Tuesday, March 15, 2016

"Like I Did...."

"Like I Did...." It's a phrase that every parent uses at least once or twice.  "I want them to do (fill in the blank here with activity) like I did."  I completely understand it.  When you're pregnant with your little one, you have this picture in your head.  Maybe you pictured a delicate little girly girl who played with dolls and hated having her hands dirty.  Maybe you pictured a rough and tumble boy who loved baseball and camping.  Maybe you pictured a "tomboy" girl that loved to play sports with you and run around at the park.  Here's the reality: You don't always get what you picture.  In fact, you rarely do.  Children are extraordinarily individual from birth and the girly girl you pictured might well be a little bully of a "tomboy" that will shove anyone out of the way for that doll.  Your rough and tumble boy might prefer arts and crafts to sandboxes and sports.  

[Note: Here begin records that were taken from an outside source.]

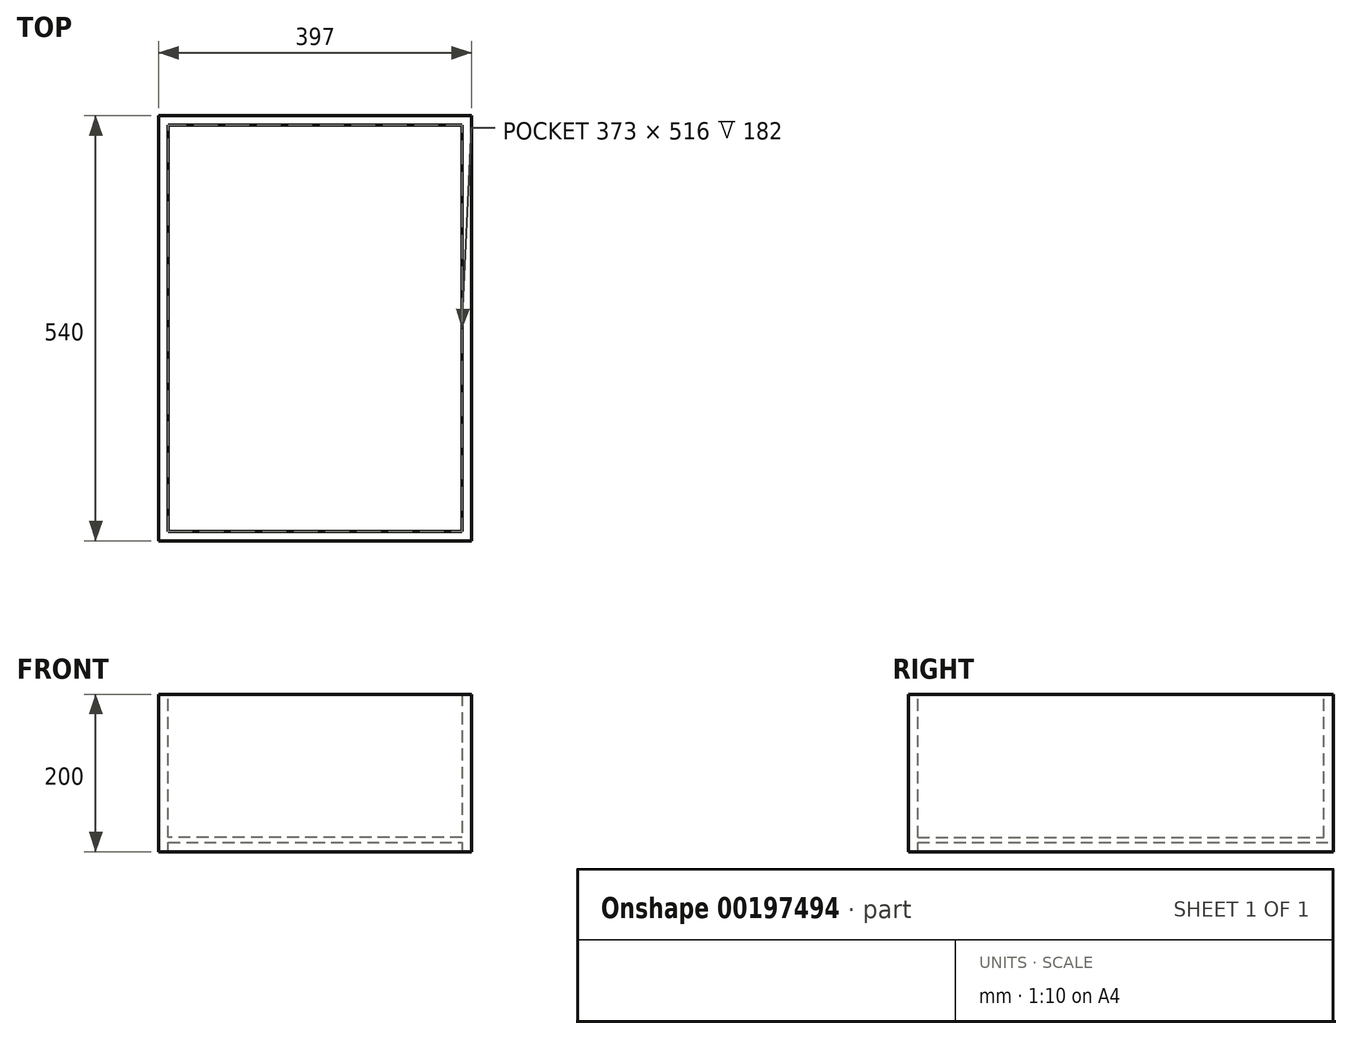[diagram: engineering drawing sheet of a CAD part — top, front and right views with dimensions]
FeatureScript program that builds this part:
annotation { "Feature Type Name" : "Feature", "Feature Type Description" : "" }
export const myFeature = defineFeature(function(context is Context, id is Id, definition is map)
    precondition{}
    {
        {
            var Q0;
            Q0=qCreatedBy(makeId("Front.planeOp"),FACE);
            var sketch = newSketch(context, id + "F0", { "sketchPlane" : qUnion([Q0])});
            skLineSegment(sketch, "E0", {"start": v(0, 0) * mm, "end": v(-186, 0) * mm});
            skLineSegment(sketch, "E1", {"start": v(-186, 0) * mm, "end": v(-186, 182) * mm});
            skLineSegment(sketch, "E2", {"start": v(-186, 182) * mm, "end": v(-198, 182) * mm});
            skLineSegment(sketch, "E3", {"start": v(-198, 182) * mm, "end": v(-198, -18) * mm});
            skLineSegment(sketch, "E4", {"start": v(-198, -18) * mm, "end": v(-186, -18) * mm});
            skLineSegment(sketch, "E5", {"start": v(-186, -18) * mm, "end": v(-186, -6) * mm});
            skLineSegment(sketch, "E6", {"start": v(-186, -6) * mm, "end": v(187, -6) * mm});
            skLineSegment(sketch, "E7", {"start": v(187, -6) * mm, "end": v(187, -18) * mm});
            skLineSegment(sketch, "E8", {"start": v(187, -18) * mm, "end": v(199, -18) * mm});
            skLineSegment(sketch, "E9", {"start": v(199, -18) * mm, "end": v(199, 182) * mm});
            skLineSegment(sketch, "E10", {"start": v(199, 182) * mm, "end": v(187, 182) * mm});
            skLineSegment(sketch, "E11", {"start": v(187, 182) * mm, "end": v(187, 0) * mm});
            skLineSegment(sketch, "E12", {"start": v(187, 0) * mm, "end": v(0, 0) * mm});
            skSolve(sketch);
        }
        {
            var Q0;
            Q0 = qSketchRegion(id + "F0", true);
            extrude(context, id + "F1", {"entities" : qUnion([Q0]), "depth" : 540 * mm});
        }
        {
            var Q0;
            Q0=makeQuery(id+"F1.opExtrude","SWEPT_FACE",FACE,{"disambiguationData":[OSD([sQuery(id+"F0.wireOp",EDGE,"E1")])]});
            var sketch = newSketch(context, id + "F2", { "sketchPlane" : qUnion([Q0])});
            skLineSegment(sketch, "E13.bottom", {"start": v(0, 0) * mm, "end": v(-12, 0) * mm});
            skLineSegment(sketch, "E13.top", {"start": v(0, 182) * mm, "end": v(-12, 182) * mm});
            skLineSegment(sketch, "E13.left", {"start": v(0, 0) * mm, "end": v(0, 182) * mm});
            skLineSegment(sketch, "E13.right", {"start": v(-12, 0) * mm, "end": v(-12, 182) * mm});
            skLineSegment(sketch, "E14.bottom", {"start": v(-540, -18) * mm, "end": v(-528, -18) * mm});
            skLineSegment(sketch, "E14.top", {"start": v(-540, 182) * mm, "end": v(-528, 182) * mm});
            skLineSegment(sketch, "E14.left", {"start": v(-540, -18) * mm, "end": v(-540, 182) * mm});
            skLineSegment(sketch, "E14.right", {"start": v(-528, -18) * mm, "end": v(-528, 182) * mm});
            skSolve(sketch);
        }
        {
            var Q0;
            {var subQ0=sQuery(id+"F2.wireOp",EDGE,"E14.top");Q0=makeQuery(id+"F2.imprint","IMPRINT",FACE,{"disambiguationData":[TD([[makeQuery(id+"F2.imprint","IMPRINT",EDGE,{"derivedFrom":subQ0}),-1.0]])]});}
            var Q1;
            {var subQ0=sQuery(id+"F2.wireOp",EDGE,"E14.bottom");Q1=makeQuery(id+"F2.imprint","IMPRINT",FACE,{"disambiguationData":[TD([[makeQuery(id+"F2.imprint","IMPRINT",EDGE,{"derivedFrom":subQ0}),1.0]])]});}
            var Q2;
            Q2=makeQuery(id+"F2.imprint","IMPRINT",FACE,{"disambiguationData":[TD([[makeQuery(id+"F2.imprint","IMPRINT",EDGE,{"derivedFrom":sQuery(id+"F2.wireOp",EDGE,"E13.bottom")}),1.0]])]});
            extrude(context, id + "F3", {"entities" : qUnion([Q0, Q1, Q2]), "operationType" : NewBodyOperationType.ADD, "depth" : 380 * mm});
        }
    });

It's certainly not some sort of a problem if you don't get what you pictured.  It's a matter of how you handle it.  You may have wanted a sports nut but you got a dancer instead.  That's okay.  Encourage his/her dancing abilities and you may see a passion and talent that you never dreamed of come out in your child.  You may have pictured an artistic superstar and, instead, your little one wants to be a linebacker.  That's okay.  Encourage their sports talents and you may see something beautiful.  Whether they want to be an athlete, artist, musician, scout, cup stacker or whatever their passion may be, there's always an outlet and always a way to encourage them to be passionate about whatever it is that they're interested in.

"But I can build it in them."  This may be true.  If you were a baseball star and you want your child to play baseball, you can start them extremely young and hope that it sticks.  Here's the problem: if it wasn't meant to be, it won't be.  You can push it for as much and as long as you want and they might never develop that passion for the sport.  They will end up feeling resentful that they were forced into doing something.  It's a dangerous gamble to force your kids to try to love what you loved as a child just to get them to do what you did.  

"Well I'm just gonna make them do it for awhile."  Okay, fine.  I'm all for teaching kids to try a variety of things to see what they love.  That said, you walk a fine line forcing things.  Pick your battles.  If your two year old HATES dresses, don't force them into it.  Don't bribe them to wear a dress every day in exchange for TV time, sweets, etc  Believe me, it's not worth the battle down the line.  If your son wants to wear track pants every day, let him do it.  Pick your battles.  Save the slacks for important events.  Try not to bribe them, period.  It hardly ever pays off in the end.

I guess my point in all of this is that your children are individuals.  They need to be encouraged to love what THEY love.  If it's what you loved as well, that's awesome.  If not, set aside your little vision and encourage them in what they enjoy. I promise you it will pay off in spades!